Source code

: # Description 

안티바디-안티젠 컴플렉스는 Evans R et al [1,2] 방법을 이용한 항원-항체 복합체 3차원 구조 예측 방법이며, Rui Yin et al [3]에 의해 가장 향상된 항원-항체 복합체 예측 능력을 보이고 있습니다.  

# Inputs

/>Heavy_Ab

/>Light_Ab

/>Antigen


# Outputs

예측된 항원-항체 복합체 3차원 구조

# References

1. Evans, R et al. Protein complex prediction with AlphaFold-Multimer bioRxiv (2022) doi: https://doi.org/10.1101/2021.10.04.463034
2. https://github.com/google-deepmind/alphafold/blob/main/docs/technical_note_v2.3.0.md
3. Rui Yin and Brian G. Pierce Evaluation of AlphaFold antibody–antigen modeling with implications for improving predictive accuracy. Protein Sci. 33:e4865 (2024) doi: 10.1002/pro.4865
┄┄┄┄┄┄
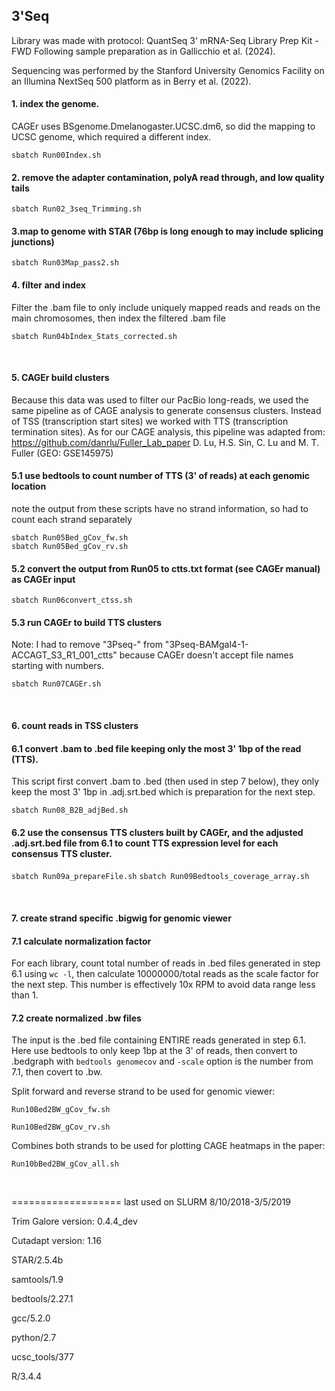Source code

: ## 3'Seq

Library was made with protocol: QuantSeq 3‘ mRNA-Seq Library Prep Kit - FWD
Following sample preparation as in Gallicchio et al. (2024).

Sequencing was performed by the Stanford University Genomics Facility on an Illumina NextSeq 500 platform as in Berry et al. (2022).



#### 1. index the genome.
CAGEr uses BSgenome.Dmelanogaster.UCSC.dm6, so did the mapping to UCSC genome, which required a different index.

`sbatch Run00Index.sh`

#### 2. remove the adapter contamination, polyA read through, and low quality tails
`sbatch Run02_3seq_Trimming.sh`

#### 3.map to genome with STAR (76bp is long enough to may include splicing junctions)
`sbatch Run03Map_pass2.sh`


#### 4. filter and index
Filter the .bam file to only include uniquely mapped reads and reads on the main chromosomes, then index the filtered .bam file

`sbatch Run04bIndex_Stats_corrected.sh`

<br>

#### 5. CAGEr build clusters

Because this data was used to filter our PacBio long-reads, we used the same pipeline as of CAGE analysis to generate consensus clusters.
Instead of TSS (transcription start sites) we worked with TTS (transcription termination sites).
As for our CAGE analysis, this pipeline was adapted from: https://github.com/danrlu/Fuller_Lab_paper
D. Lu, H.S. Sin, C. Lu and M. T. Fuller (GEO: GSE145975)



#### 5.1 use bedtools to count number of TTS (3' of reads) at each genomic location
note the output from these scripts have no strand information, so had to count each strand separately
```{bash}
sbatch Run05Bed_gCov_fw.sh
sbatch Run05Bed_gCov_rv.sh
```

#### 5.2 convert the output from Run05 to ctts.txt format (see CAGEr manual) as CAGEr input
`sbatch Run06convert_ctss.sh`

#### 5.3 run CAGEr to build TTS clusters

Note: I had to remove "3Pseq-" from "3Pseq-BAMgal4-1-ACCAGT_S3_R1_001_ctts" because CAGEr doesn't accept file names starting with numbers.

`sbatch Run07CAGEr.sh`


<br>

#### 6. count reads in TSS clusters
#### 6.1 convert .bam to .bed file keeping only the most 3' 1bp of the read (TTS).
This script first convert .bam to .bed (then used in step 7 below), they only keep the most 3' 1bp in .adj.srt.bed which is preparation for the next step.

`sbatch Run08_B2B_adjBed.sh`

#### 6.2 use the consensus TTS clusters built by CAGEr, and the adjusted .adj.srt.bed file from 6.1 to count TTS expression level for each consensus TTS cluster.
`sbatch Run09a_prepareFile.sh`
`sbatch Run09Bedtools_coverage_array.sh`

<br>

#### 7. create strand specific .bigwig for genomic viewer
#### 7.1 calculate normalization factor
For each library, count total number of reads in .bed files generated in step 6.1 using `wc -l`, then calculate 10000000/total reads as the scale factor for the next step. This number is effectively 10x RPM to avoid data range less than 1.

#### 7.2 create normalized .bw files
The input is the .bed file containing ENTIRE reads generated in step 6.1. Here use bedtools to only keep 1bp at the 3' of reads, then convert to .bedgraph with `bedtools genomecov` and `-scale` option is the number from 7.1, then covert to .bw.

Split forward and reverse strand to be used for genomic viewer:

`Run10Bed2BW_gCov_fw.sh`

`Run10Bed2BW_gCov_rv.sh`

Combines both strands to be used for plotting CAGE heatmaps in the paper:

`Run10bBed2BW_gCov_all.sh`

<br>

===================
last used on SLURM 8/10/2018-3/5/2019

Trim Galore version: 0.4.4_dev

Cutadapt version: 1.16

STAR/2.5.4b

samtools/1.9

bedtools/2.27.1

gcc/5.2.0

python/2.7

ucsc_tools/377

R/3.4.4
┄┄┄┄┄┄
PROBLEM TO WORK ON:
Everything above from the line containing "#### 5.3 run CAGEr to build TTS clusters" down to the line containing "#### 7.1 calculate normalization factor" is to be transcribed exactly, with both of those lines included and nothing else added.

OUTPUT FOR THIS EXERCISE:
#### 5.3 run CAGEr to build TTS clusters

Note: I had to remove "3Pseq-" from "3Pseq-BAMgal4-1-ACCAGT_S3_R1_001_ctts" because CAGEr doesn't accept file names starting with numbers.

`sbatch Run07CAGEr.sh`


<br>

#### 6. count reads in TSS clusters
#### 6.1 convert .bam to .bed file keeping only the most 3' 1bp of the read (TTS).
This script first convert .bam to .bed (then used in step 7 below), they only keep the most 3' 1bp in .adj.srt.bed which is preparation for the next step.

`sbatch Run08_B2B_adjBed.sh`

#### 6.2 use the consensus TTS clusters built by CAGEr, and the adjusted .adj.srt.bed file from 6.1 to count TTS expression level for each consensus TTS cluster.
`sbatch Run09a_prepareFile.sh`
`sbatch Run09Bedtools_coverage_array.sh`

<br>

#### 7. create strand specific .bigwig for genomic viewer
#### 7.1 calculate normalization factor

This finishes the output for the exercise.